In total, 556 steady-state plasma EFV concentrations from 99 HIV infected patients (64 female) treated with EFV/lamivudine/zidovidine were analyzed. Patient genotypes for CYP2B6 (*6 & *11), CYP3A5 (*3,*6 & *7) and ABCB1 c.4046A>G, baseline biochemistries and CD4 and viral load change from baseline were determined. A one-compartment population PK model with first-order absorption (NONMEM) was used to estimate genotype effects on EFV pharmacokinetics. PK simulations were performed based upon population genotype frequencies. Predicted AUCs were compared between the product label and simulations for doses of 300 mg, 450 mg, and 600 mg.

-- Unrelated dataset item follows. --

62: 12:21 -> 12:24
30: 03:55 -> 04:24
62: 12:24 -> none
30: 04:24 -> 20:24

EFV apparent clearance (CL/F) was 2.2 and 1.74 fold higher in CYP2B6*6 (*1/1) and CYP2B66 (*1/6) compared CYP2B66 (*6/*6) carriers, while a 22% increase in F1 was observed for carriers of ABCB1 c.4046A>G variant allele. Higher mean AUC was attained in CYP2B6 *6/*6 genotypes compared to CYP2B6 *1/*1 (p<0.0001). Simulation based AUCs for 600 mg doses were 1.25 and 2.10 times the product label mean AUC for the Ugandan population in general and CYP2B6*6/*6 genotypes respectively. Simulated exposures for EFV daily doses of 300 mg and 450 mg are comparable to the product label. Viral load fell precipitously on treatment, with only six patients having HIV RNA >40 copies/mL after 84 days of treatment. No trend with exposure was noted for these six patients.

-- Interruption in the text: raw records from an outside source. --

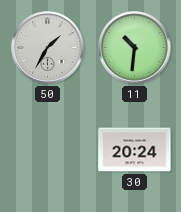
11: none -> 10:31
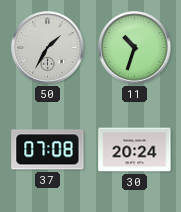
11: 10:31 -> 10:33
37: none -> 07:08
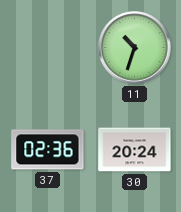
50: 1:35 -> none
37: 07:08 -> 02:36
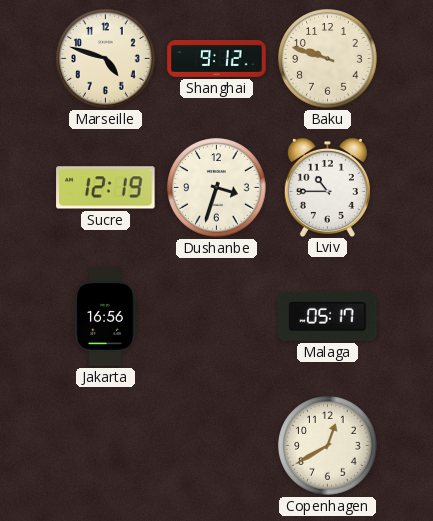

Results of this study suggest that daily doses of 450 mg and 300 mg might meet the EFV treatment needs of HIV-1 infected Ugandans in general and individuals homozygous for CYP2B6*6 mutation, respectively.
药物遗传学导致依非韦伦(EFV)药代动力学存在个体间差异,进而导致疗效和毒性出现变化。本研究的目的是评估遗传因素对成年HIV - 1感染乌干达人的EFV药代动力学、治疗结果以及基于基因型的EFV剂量推荐的影响。

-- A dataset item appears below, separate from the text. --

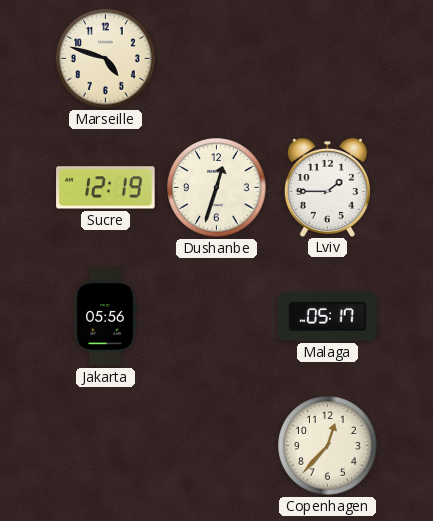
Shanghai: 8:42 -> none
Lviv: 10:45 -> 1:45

总共分析了99例接受EFV/拉米夫定/齐多夫定治疗的HIV感染患者(64例女性)的556份稳态血浆EFV浓度。确定了患者的CYP2B6(6和11)、CYP3A5(*3、6和7)以及ABCB1 c.4046A>G的基因型、基线生化指标以及CD4和病毒载量相对于基线的变化。使用具有一级吸收的单室群体药代动力学模型(NONMEM)来估计基因型对EFV药代动力学的影响。基于群体基因型频率进行药代动力学模拟。比较了产品标签和300 mg、450 mg和600 mg剂量模拟的预测AUC。
与CYP2B6*6(*6/6)携带者相比,CYP2B66(*1/1)和CYP2B66(*1/*6)的EFV表观清除率(CL/F)分别高2.2倍和1.74倍,而ABCB1 c.4046A>G变异等位基因携带者的F1增加了22%。与CYP2B6 *1/*1相比,CYP2B6 *6/*6基因型的平均AUC更高(p<0.0001)。对于600 mg剂量,基于模拟的AUC分别是乌干达总体人群和CYP2B6*6/*6基因型产品标签平均AUC的1.25倍和2.10倍。EFV每日300 mg和450 mg剂量的模拟暴露量与产品标签相当。治疗后病毒载量急剧下降,治疗84天后只有6例患者的HIV RNA>40拷贝/mL。这6例患者未发现暴露量与病毒载量之间的趋势。
本研究结果表明,每日450 mg和300 mg剂量可能分别满足一般HIV - 1感染乌干达人以及CYP2B6*6突变纯合个体的EFV治疗需求。